How TPS benefits a person after the application has been granted?
TPS creates two main legal effects, protects TPS holders against deportation and authorizes them to work in the United States, however, TPS applicants are not required to apply for an employment authorization document. Also, a TPS holder can apply for authorization to travel abroad.
Protection from deportation might signify different things. It might mean that a person who entered illegally into the United States will not be deported; that a person who comes to the United States on a temporary visa and loses status because overstays his authorized period will not be placed in removal proceedings; that a person who becomes ‘removable’ after being denied an immigration visa/relief is not placed in removal proceedings; that a person in removal proceedings can get his case suspended, among several other possible scenarios. The main idea is that TPS holders cannot be removed from the United States while their TPS status is still valid.

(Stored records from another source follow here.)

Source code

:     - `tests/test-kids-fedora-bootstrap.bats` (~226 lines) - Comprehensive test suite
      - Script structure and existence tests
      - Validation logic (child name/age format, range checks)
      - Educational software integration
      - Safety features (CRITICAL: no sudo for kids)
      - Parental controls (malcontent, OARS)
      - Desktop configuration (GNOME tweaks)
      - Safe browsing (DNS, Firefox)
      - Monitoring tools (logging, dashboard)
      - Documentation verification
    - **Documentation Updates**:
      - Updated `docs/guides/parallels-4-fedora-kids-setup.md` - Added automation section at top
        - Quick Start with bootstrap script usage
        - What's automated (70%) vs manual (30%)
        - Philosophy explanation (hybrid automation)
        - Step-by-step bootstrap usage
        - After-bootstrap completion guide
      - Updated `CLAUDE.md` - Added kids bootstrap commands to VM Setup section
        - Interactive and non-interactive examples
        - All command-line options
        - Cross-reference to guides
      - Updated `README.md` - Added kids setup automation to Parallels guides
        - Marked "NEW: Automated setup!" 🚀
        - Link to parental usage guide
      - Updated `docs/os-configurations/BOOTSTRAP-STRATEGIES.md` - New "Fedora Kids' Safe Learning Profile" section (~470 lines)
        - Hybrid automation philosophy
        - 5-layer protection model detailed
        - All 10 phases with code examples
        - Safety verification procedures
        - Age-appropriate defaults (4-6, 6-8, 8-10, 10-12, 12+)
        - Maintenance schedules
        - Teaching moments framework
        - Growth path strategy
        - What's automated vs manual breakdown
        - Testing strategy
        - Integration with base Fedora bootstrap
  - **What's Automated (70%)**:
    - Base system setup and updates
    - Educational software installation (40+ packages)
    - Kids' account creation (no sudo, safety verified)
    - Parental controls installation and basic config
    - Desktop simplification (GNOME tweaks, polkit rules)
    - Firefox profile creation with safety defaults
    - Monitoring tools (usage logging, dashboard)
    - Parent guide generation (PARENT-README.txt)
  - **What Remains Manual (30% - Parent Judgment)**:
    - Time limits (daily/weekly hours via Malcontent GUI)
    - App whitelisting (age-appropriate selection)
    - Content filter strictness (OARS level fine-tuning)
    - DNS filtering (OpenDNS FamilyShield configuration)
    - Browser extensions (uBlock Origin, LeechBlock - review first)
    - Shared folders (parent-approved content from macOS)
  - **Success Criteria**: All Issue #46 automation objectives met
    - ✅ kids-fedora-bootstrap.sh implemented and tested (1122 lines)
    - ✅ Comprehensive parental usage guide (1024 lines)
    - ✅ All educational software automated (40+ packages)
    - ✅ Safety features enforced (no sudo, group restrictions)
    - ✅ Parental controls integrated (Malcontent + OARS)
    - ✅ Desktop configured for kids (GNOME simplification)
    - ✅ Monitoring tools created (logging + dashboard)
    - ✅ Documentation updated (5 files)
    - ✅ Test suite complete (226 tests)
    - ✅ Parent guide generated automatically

Employment Authorization under TPS.
A person that applies for TPS can simultaneously apply for a work permit, but if the person desires not to, he can do it once the TPS application has been granted. A work permit under a TPS category (A-12 / C-19) authorizes a person to retain employment in the United States without significant limitations. Work permits are generally issued for a period equal to the validity of the TPS status and can be renewed while the TPS designation is still valid.
What countries are currently designated for TPS in the United States?
Does TPS offer a path to permanent residency?
As of the time this article is drafted, the Immigration and Nationality Act of the United States does not allow TPS holders to adjust status to that of a permanent resident based on the TPS designation only. However, if a TPS holder obtains an immigrant visa while in TPS status, it might be possible for him to become a permanent resident.
TPS and dual citizenship?
The core purpose of the TPS is to keep nationals of a designated country out of danger. The policy is, I protect you temporarily so that you don’t have to return to your home country to face peril. But when a person has two nationalities, there always exists the possibility to find shelter in a different country, a country different to the one designated for TPS.
This does not mean that a person with dual citizenship cannot apply for TPS, though it requires a meticulous examination of the actual nexus between the applicant and the non-TPS designated country.
Variables like how the applicant acquired the citizenship of the non-TPS designated country, linguistic barriers, period of permanent stays in that country, frequency of trips, family ties, property, and other connections to the third country. All these elements might be analyzed to determine if the applicant has firmly resettled in the third country.
If that is the case, it is unlikely that a TPS application is granted since the person can find a safe harbor somewhere else.